Turkish gov’t issues detention warrants for 70 teachers and more over alleged links to Gülen movement

File photo.

Turkish government has issued detention warrants for 70 teachers on Friday as part of its massive post-coup witch hunt campaign targeting the alleged members of the Gülen movement.

Following the detention warrants in an Ankara-based investigation, police have launched operations in 11 provinces across Turkey to detain 70 teachers who were former staff members at private schools closed by a government decree under the rule of emergency declared in the aftermath of a controversial coup attempt on July 15, 2016.

Twenty seven of the 29 teachers, who were detained on Friday, were accused of using mobile phone messaging application ByLock. A total of 1,803 people were detained in the first three weeks of 2018 as part of a witch-hunt targeting the Gülen movement.

Moreover, at least 12 educators were detained as part of an investigation into the alleged members of the Gülen movement in Turkey’s southern province of Mersin on Thursday. Detention warrants were issued for 18 women who were found to have taught at private schools and universities affiliated with the Gülen movement. Police carried out operations in several provinces and detained 12 of the suspects while the remaining were being sought at the time of this writing.

Also on Friday, in a Kayseri-based investigation 15 people were detained following the detention warrants  issued by Kayseri Chief Prosecutor’s Office for 23 people in 17 provinces over their alleged use of ByLock.

A detention warrant was also issued on Friday for Fatih Samed Kılıç, son of Haşim Kılıç, a former chief justice of the Constitutional Court, as part of an investigation into the Gülen movement, the state-run Anadolu news agency reported. Kılıç has been accused of using ByLock.

Turkish authorities believe that ByLock is a communication tool among the alleged followers of the Gülen movement. Tens of thousands of people, including civil servants, police officers, soldiers, businessmen and even housewives, have either been dismissed or arrested for using ByLock since the failed coup attempt on July 15, 2016.

A detention warrant for a person was issued by the Chief Prosecutor’s Office on Friday in the eastern Erzincan province over alleged links to the Gülen movement.

Separately in the northwestern Tekirdag province, 15 people were detained on Friday for allegedly financially supporting the Gülen movement. The detentions came after the Tekirdag Chief Prosecutor’s Office has issued detention warrants for 20 people.

In another operation in the western city of Bursa, 10 police officers, who were dismissed by government decrees under the rule of emergency, were detained on Friday.

Also on Friday, after local prosecutors in the eastern Erzincan province issued detention warrants for 19 on-duty military officers, police launched an operation in 15 provinces to apprehend them.
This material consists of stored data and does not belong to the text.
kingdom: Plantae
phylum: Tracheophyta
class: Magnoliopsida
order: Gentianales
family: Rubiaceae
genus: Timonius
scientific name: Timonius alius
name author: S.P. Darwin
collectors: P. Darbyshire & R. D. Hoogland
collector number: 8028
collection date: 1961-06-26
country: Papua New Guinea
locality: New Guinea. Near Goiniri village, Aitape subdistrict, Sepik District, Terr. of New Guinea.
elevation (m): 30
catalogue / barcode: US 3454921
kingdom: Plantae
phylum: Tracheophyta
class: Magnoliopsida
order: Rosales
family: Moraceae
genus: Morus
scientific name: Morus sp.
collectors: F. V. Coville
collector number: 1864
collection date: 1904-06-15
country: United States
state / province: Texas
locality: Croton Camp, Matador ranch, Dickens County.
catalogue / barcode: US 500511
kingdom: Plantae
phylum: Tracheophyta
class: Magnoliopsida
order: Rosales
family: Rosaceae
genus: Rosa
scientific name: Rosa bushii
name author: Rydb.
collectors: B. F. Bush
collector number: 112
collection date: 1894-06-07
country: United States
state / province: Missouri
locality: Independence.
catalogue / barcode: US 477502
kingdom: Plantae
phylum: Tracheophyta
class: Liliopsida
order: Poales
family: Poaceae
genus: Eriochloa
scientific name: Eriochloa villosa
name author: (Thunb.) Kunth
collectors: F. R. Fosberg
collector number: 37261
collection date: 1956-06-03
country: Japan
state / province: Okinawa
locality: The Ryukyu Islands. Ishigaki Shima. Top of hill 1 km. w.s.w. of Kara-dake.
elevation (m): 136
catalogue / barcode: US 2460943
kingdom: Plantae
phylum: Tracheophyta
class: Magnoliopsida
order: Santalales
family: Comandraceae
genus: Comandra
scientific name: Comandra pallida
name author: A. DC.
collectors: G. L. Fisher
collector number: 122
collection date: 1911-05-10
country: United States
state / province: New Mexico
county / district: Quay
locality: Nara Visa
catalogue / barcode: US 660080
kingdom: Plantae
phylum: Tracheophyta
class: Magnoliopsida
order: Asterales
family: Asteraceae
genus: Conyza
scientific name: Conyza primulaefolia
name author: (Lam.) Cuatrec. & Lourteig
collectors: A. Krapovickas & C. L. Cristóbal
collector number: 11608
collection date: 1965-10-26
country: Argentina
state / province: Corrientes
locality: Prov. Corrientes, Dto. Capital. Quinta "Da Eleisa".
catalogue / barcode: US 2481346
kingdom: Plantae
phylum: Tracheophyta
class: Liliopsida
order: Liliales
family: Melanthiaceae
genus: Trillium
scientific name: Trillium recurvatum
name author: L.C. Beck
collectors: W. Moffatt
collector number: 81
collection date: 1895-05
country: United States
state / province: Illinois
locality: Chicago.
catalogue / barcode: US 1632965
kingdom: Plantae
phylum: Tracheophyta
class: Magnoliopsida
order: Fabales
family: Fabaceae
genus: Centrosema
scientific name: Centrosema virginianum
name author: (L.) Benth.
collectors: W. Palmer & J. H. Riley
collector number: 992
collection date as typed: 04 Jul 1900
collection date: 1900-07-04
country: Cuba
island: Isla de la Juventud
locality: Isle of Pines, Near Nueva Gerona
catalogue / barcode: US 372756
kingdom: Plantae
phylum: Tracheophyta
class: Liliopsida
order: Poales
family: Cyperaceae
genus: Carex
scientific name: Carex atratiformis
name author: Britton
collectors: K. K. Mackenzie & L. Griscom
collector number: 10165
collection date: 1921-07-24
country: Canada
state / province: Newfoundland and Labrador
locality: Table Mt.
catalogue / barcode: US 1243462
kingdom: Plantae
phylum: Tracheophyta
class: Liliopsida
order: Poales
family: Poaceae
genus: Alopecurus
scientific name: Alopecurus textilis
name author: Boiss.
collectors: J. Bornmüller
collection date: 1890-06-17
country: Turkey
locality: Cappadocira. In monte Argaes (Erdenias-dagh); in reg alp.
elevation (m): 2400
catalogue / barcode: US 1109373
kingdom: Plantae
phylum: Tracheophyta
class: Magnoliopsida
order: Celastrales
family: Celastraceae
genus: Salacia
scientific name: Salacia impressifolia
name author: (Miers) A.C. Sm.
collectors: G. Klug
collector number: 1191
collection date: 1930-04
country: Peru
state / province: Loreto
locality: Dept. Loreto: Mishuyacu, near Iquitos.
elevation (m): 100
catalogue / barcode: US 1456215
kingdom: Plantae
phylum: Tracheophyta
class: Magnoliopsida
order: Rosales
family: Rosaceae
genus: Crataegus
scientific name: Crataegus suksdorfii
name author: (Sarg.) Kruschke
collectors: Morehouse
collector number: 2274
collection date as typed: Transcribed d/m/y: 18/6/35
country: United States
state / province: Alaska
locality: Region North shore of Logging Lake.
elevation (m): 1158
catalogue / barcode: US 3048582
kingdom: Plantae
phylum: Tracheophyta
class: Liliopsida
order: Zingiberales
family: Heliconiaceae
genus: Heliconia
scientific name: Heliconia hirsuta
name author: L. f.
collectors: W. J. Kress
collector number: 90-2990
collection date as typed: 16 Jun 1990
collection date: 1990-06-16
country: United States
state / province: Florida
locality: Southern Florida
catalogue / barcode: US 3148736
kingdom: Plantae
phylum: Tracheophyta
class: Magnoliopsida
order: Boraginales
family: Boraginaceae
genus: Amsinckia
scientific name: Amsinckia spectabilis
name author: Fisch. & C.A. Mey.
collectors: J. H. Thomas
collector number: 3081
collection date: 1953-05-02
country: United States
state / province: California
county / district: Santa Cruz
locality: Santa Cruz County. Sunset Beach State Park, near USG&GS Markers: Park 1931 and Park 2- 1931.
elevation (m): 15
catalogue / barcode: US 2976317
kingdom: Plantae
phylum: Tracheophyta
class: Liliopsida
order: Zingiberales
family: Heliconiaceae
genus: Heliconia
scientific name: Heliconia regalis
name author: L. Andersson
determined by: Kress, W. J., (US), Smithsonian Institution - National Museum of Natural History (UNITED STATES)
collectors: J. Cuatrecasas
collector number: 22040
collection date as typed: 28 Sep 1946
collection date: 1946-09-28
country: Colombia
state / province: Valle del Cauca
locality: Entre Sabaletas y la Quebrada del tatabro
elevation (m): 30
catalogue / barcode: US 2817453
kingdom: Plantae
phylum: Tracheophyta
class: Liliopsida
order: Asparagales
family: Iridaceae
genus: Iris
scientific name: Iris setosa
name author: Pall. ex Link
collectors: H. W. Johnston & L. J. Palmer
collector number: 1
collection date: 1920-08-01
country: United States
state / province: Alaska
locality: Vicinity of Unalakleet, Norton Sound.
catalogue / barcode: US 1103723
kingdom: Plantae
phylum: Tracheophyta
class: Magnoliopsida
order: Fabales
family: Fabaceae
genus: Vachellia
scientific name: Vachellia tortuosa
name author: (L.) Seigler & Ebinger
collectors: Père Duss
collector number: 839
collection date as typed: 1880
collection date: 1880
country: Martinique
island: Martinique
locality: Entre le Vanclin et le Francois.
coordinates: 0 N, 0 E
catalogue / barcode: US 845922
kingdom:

Meanwhile, an Adana court has sentenced the last president of the now-defunct Nizam Lawyers’ Association, identified as S.U., to 9 years in jail on terror charges. S.U., a lawyer who chaired the Adana-based Nizam Lawyers’ Association until it was closed in a post-coup emergency decree, appeared during his final hearing on Thursday. Under arrest for some time over alleged ties to the Gülen movement, S.U. pleaded not guilty on charges of “membership to an armed terror group,” and asked for his release. Yet, the court in charge turned down his request, giving him 9-year prison sentence.

Another Adana court sentenced a former judge who was earlier dismissed from his job over alleged links to the Gülen movement, to 7,5 years in jail the same day.

Turkey survived a controversial military coup attempt on July 15, 2016 that killed 249 people. Immediately after the putsch, the Justice and Development Party (AKP) government along with President Erdoğan pinned the blame on the Gülen movement.

Gülen, who inspired the movement, strongly denied having any role in the failed coup and called for an international investigation into it, but President Erdoğan — calling the coup attempt “a gift from God” — and the government initiated a widespread purge aimed at cleansing sympathizers of the movement from within state institutions, dehumanizing its popular figures and putting them in custody.

Turkey has suspended or dismissed more than 150,000 judges, teachers, police and civil servants since July 15. Turkey’s Interior Minister announced on December 12, 2017 that 55,665  people have been arrested. Previously, on December 13, 2017, The Justice Ministry announced that 169,013 people have been the subject of legal proceedings on coup charges since the failed coup.

A total of 48,305 people were arrested by courts across Turkey in 2017 over their alleged links to the Gülen movement, said Turkish Interior Minister Süleyman Soylu on Dec. 2, 201. “The number of detentions is nearly three times higher,” Soylu told a security meeting in İstanbul and claimed that “Even these figures are not enough to reveal the severity of the issue.”